Al deze brokstukken die eens zonnemateriaal waren, worden voortdurend materiëler. Uiteindelijk worden het de meteoren en meteorieten van de interstellaire ruimten. Oorspronkelijk geeststof, mulaprakriti, behoren ze nu tot het meest massieve deel van prakriti, ijzer, nikkel, koolstof en al de andere dingen die onze wetenschappers in de meteorieten die deze aarde bereikten, hebben gevonden. Vele eeuwen lang zwerven deze meteorieten door de ruimte tot er een nieuwe belichaming van het zonnestelsel plaatsvindt. Zo neemt de komeetnevel ontelbare aantallen van deze meteorieten op en brengt als het ware de levensatomen van het vroegere lichaam van het zonnestelsel terug in zijn nieuwe lichaam, net zoals wij mensen doen. Maar het duurt eeuwen en eeuwen voordat het zonnestelsel al deze meteorieten heeft verzameld; en in feite zijn niet alle meteorieten die ons zonnestelsel doorkruisen het gevolg van de explosie van onze vorige zon. Voor grote aantallen ervan geldt dat wel, maar voor vele ook niet; die zijn afkomstig van andere geëxplodeerde zonnen in de interstellaire ruimte die een verre zwerftocht hebben gemaakt en gevangen werden door onze zon in zijn vroegere toestand, of door onze planeten in hun vroegere toestand.
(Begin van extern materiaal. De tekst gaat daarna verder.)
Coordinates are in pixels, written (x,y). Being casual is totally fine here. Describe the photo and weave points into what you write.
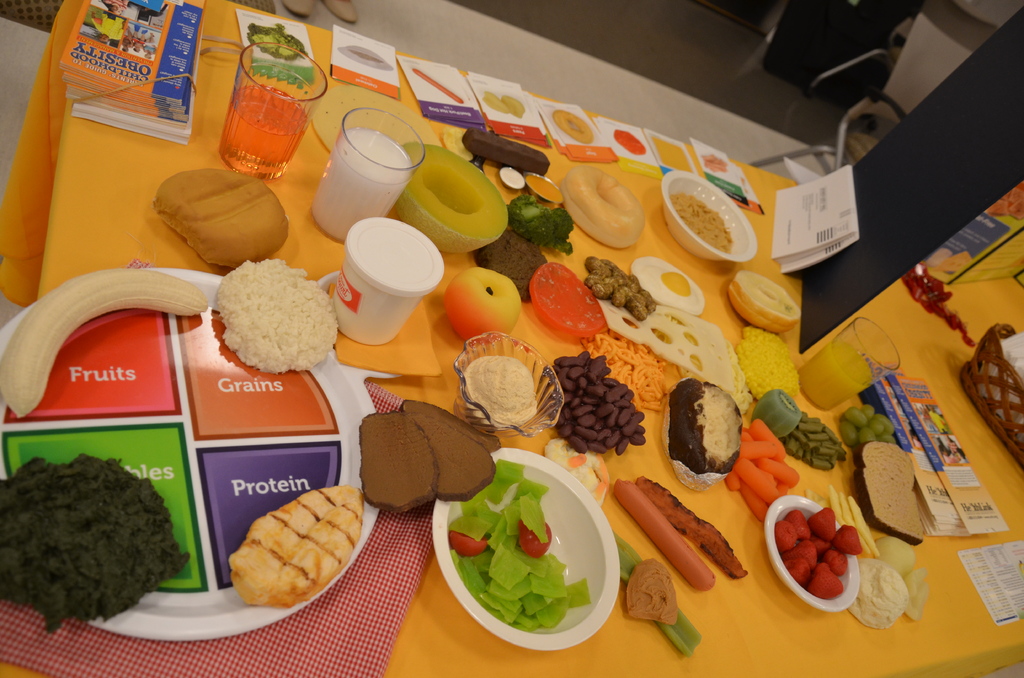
In this image, we can see a table (640,627) covered with a cloth (113,247). This table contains glasses (391,183), bowls (680,185), papers (441,88) and some food items (704,368).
Tenslotte nog dit: We hebben nu gezien wat een zonnekomeet is of een komeet die een zon wordt in het zonnestelsel. Maar een komeet kan het voorgeboortelijke stadium zijn van een zon of van een planeet. Tijdens de levensduur van een zonnestelsel heeft elk van onze planeetketens zijn perioden van manvantara en pralaya, met andere woorden elke planeetketen sterft en belichaamt zich weer, sterft en belichaamt zich opnieuw in ons stelsel, voordat het zonnestelsel en de zon in dat stelsel de tijd van hun pralaya bereiken. Anders gezegd, onze planeetketens belichamen zich vele, vele keren tijdens de levensduur of het manvantara van ons zonnestelsel. Hoe gebeurt dit? De ketens sterven, hun innerlijke beginselen beginnen hun omzwervingen langs de circulaties van het heelal, precies zoals een menselijk ego sterft en terugkeert. Bedenk wel dat ik niet meer geef dan een grove schets, een lijn hier en een lijn daar, en 99 procent weglaat van wat gezegd zou kunnen en moeten worden. Hoe komt zo’n planetair ketenego als het ware terug in ons zonnestelsel? Door zich los te maken van de plaats waar hij verbleef als deel van de reeds gereedgemaakte wereldstof van de melkweg, precies zoals de zonnekomeet of komeetzon dat deed toen het zonnestelsel zich opnieuw belichaamde. In dit voorbeeld is de komeet een planetaire komeet die door de ruimte zwerft, terugkeert naar ons zonnestelsel, hier wordt aangetrokken, een kleine zon wordt, en door te verstoffelijken in deze toestand sterft om een volledige planeetketen te worden, door ons de planeet genoemd, die zijn plaats in het leven inneemt en zijn nieuwe dag van Brahma begint.